ケイの読書日記

個人が書く書評

中島たい子「建てて、いい?」

2008-09-26 09:29:44 | Weblog
 とっても不思議なお話。マンガ家伊藤理佐の『やっちまったよ一戸建て』を思い出した。

 30代半ばの独身女性が、土地は親から無償で貸してもらい、イケメン建築士に頼んで、自分の理想の家を建てる、というお話。

 30代独身OLが、世田谷にある実家を離れ、自分でローンを組んで、埼玉の田舎に一戸建てを建てる意味が分からない。
 これが逆に、勤め先の近くに、親に頭金を出してもらってマンションを購入という話だったら、珍しくもないだろうに。

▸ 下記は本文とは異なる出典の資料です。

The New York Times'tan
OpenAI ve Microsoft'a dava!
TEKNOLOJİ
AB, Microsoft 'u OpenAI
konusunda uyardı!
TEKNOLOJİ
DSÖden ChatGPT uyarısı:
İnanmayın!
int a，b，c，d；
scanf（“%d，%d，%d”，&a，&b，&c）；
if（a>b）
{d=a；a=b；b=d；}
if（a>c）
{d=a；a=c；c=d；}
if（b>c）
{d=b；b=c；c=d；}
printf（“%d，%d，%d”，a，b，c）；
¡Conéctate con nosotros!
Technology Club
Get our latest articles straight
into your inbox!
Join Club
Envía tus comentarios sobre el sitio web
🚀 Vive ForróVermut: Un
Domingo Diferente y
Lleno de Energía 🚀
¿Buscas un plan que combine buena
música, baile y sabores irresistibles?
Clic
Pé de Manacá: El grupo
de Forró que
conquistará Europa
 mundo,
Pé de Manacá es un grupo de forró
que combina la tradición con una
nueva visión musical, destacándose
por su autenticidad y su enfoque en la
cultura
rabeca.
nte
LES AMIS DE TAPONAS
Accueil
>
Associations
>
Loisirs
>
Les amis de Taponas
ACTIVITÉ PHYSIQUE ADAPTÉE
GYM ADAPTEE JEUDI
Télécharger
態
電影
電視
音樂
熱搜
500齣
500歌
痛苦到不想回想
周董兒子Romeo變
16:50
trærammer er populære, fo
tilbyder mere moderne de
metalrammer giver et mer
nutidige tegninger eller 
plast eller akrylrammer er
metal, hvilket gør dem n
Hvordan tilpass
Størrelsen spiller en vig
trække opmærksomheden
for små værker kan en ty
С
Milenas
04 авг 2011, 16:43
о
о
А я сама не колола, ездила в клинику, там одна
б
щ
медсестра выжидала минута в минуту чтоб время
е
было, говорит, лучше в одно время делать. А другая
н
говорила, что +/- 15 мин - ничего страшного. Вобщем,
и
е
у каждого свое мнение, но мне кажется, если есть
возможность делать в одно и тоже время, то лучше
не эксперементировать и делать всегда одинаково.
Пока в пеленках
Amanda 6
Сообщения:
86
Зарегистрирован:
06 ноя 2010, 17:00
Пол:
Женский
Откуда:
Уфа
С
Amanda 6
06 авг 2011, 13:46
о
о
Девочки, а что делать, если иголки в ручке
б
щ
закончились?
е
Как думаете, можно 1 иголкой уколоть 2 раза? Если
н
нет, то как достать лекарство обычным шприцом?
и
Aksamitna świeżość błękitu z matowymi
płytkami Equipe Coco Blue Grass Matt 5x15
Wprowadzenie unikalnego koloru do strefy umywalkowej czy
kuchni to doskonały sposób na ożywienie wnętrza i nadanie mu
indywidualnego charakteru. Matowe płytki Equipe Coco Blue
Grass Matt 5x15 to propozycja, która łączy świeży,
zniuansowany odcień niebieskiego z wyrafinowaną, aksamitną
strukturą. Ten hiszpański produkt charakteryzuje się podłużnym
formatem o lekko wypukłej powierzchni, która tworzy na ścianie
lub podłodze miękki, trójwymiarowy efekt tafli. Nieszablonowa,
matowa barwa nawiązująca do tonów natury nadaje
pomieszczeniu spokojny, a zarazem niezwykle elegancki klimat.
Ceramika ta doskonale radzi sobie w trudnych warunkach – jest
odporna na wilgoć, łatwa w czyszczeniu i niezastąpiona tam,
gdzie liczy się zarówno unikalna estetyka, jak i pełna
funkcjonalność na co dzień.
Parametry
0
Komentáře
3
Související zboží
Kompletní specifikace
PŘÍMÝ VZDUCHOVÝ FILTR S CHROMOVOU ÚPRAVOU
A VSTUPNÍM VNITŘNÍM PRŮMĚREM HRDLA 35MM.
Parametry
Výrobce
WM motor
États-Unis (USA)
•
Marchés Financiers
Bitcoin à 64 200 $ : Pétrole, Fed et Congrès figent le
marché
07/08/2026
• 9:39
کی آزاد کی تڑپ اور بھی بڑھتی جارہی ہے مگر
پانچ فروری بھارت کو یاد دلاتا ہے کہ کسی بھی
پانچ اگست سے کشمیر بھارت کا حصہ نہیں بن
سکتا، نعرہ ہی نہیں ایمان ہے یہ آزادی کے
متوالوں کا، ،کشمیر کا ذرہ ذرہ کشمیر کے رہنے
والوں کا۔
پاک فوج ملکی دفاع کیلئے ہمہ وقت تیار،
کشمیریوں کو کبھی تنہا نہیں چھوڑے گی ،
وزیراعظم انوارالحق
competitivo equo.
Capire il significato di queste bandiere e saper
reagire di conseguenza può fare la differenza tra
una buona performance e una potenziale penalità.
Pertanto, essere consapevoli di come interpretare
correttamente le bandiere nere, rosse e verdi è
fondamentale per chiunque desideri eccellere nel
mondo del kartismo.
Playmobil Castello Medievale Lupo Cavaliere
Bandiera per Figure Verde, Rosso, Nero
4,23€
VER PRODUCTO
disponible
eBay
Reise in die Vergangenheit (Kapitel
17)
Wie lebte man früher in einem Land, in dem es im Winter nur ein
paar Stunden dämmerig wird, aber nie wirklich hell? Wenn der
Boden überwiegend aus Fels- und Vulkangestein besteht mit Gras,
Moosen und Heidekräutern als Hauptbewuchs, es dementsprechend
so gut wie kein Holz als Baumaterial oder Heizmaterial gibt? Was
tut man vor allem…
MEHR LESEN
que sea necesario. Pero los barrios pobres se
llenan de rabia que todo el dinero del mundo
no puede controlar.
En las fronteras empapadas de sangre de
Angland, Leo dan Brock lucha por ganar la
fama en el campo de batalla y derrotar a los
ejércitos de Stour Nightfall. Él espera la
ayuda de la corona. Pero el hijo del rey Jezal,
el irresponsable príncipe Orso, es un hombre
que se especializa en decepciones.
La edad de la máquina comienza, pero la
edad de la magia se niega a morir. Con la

 先ほどの伊藤理佐はマンガ家なので自宅で仕事をするし、猫も2匹飼っているし、売れっ子なのでお金もいっぱい持っているだろうから、納得できる。

 しかし、この小説の主人公・真理さんは従姉妹が社長をやっている輸入雑貨の小さな会社に勤め、忙しい時など寝るためだけに帰宅しているのに、庭付き一戸建ての管理ができるんだろうか?
 夏など雑草と住人との戦いになるし、防犯の面でも危険じゃないだろうか?
 だいたい、公務員でもない大企業のOLでもない真理さんに何千万もお金を貸す銀行ってあるんだろうか?

 考えれば考えるほど、メルヘンチックなお話だが、自分が家を建てるなら…と、夢をふくらませるには良いお話かもしれない。